>> begin Source records

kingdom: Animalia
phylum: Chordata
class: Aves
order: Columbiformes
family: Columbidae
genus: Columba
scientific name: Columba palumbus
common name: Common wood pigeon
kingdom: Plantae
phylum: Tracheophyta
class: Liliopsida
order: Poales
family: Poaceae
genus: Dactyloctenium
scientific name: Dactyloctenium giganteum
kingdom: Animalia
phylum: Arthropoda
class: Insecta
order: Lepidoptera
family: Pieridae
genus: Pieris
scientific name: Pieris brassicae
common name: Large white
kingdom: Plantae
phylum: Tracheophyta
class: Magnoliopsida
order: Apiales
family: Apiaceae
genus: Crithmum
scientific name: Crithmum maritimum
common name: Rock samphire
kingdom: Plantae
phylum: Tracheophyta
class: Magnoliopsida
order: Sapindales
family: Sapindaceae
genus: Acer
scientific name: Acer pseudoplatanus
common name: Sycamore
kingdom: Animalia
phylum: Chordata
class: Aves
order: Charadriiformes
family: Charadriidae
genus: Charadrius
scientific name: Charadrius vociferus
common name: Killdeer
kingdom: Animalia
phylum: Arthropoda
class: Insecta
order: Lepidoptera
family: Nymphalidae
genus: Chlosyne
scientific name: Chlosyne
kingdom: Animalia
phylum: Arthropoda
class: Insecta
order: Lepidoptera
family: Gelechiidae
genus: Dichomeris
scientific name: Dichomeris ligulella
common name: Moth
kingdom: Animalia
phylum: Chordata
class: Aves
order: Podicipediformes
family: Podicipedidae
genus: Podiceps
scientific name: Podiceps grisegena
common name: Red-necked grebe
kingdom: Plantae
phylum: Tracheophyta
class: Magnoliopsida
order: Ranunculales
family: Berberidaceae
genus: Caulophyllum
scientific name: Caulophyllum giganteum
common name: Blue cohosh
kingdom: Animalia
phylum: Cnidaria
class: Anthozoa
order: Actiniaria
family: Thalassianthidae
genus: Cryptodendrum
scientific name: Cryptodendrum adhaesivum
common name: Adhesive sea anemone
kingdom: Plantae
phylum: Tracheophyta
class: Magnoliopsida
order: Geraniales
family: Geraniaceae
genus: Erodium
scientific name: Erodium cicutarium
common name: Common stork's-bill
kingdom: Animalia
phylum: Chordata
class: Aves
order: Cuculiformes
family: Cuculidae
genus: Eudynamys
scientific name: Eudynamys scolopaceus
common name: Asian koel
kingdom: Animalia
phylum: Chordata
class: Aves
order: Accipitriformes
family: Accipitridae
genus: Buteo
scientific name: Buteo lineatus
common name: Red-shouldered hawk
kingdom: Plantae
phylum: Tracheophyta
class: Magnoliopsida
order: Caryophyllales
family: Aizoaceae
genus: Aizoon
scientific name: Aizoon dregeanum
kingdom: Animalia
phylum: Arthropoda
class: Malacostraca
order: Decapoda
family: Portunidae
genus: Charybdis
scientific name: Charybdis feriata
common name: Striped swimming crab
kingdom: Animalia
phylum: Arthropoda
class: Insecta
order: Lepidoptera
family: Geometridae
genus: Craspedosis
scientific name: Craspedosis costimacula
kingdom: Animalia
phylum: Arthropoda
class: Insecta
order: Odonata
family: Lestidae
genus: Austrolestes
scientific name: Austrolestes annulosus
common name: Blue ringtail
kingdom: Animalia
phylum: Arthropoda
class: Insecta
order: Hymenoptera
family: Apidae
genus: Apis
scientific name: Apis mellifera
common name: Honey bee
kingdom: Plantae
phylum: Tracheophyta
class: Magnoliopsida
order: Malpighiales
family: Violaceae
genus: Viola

>> end Source records

== The request ==
Reproduce every line of the data above word for word, from the first kingdom entry through the last genus entry.

== Answer to this task ==
kingdom: Animalia
phylum: Chordata
class: Aves
order: Columbiformes
family: Columbidae
genus: Columba
scientific name: Columba palumbus
common name: Common wood pigeon
kingdom: Plantae
phylum: Tracheophyta
class: Liliopsida
order: Poales
family: Poaceae
genus: Dactyloctenium
scientific name: Dactyloctenium giganteum
kingdom: Animalia
phylum: Arthropoda
class: Insecta
order: Lepidoptera
family: Pieridae
genus: Pieris
scientific name: Pieris brassicae
common name: Large white
kingdom: Plantae
phylum: Tracheophyta
class: Magnoliopsida
order: Apiales
family: Apiaceae
genus: Crithmum
scientific name: Crithmum maritimum
common name: Rock samphire
kingdom: Plantae
phylum: Tracheophyta
class: Magnoliopsida
order: Sapindales
family: Sapindaceae
genus: Acer
scientific name: Acer pseudoplatanus
common name: Sycamore
kingdom: Animalia
phylum: Chordata
class: Aves
order: Charadriiformes
family: Charadriidae
genus: Charadrius
scientific name: Charadrius vociferus
common name: Killdeer
kingdom: Animalia
phylum: Arthropoda
class: Insecta
order: Lepidoptera
family: Nymphalidae
genus: Chlosyne
scientific name: Chlosyne
kingdom: Animalia
phylum: Arthropoda
class: Insecta
order: Lepidoptera
family: Gelechiidae
genus: Dichomeris
scientific name: Dichomeris ligulella
common name: Moth
kingdom: Animalia
phylum: Chordata
class: Aves
order: Podicipediformes
family: Podicipedidae
genus: Podiceps
scientific name: Podiceps grisegena
common name: Red-necked grebe
kingdom: Plantae
phylum: Tracheophyta
class: Magnoliopsida
order: Ranunculales
family: Berberidaceae
genus: Caulophyllum
scientific name: Caulophyllum giganteum
common name: Blue cohosh
kingdom: Animalia
phylum: Cnidaria
class: Anthozoa
order: Actiniaria
family: Thalassianthidae
genus: Cryptodendrum
scientific name: Cryptodendrum adhaesivum
common name: Adhesive sea anemone
kingdom: Plantae
phylum: Tracheophyta
class: Magnoliopsida
order: Geraniales
family: Geraniaceae
genus: Erodium
scientific name: Erodium cicutarium
common name: Common stork's-bill
kingdom: Animalia
phylum: Chordata
class: Aves
order: Cuculiformes
family: Cuculidae
genus: Eudynamys
scientific name: Eudynamys scolopaceus
common name: Asian koel
kingdom: Animalia
phylum: Chordata
class: Aves
order: Accipitriformes
family: Accipitridae
genus: Buteo
scientific name: Buteo lineatus
common name: Red-shouldered hawk
kingdom: Plantae
phylum: Tracheophyta
class: Magnoliopsida
order: Caryophyllales
family: Aizoaceae
genus: Aizoon
scientific name: Aizoon dregeanum
kingdom: Animalia
phylum: Arthropoda
class: Malacostraca
order: Decapoda
family: Portunidae
genus: Charybdis
scientific name: Charybdis feriata
common name: Striped swimming crab
kingdom: Animalia
phylum: Arthropoda
class: Insecta
order: Lepidoptera
family: Geometridae
genus: Craspedosis
scientific name: Craspedosis costimacula
kingdom: Animalia
phylum: Arthropoda
class: Insecta
order: Odonata
family: Lestidae
genus: Austrolestes
scientific name: Austrolestes annulosus
common name: Blue ringtail
kingdom: Animalia
phylum: Arthropoda
class: Insecta
order: Hymenoptera
family: Apidae
genus: Apis
scientific name: Apis mellifera
common name: Honey bee
kingdom: Plantae
phylum: Tracheophyta
class: Magnoliopsida
order: Malpighiales
family: Violaceae
genus: Viola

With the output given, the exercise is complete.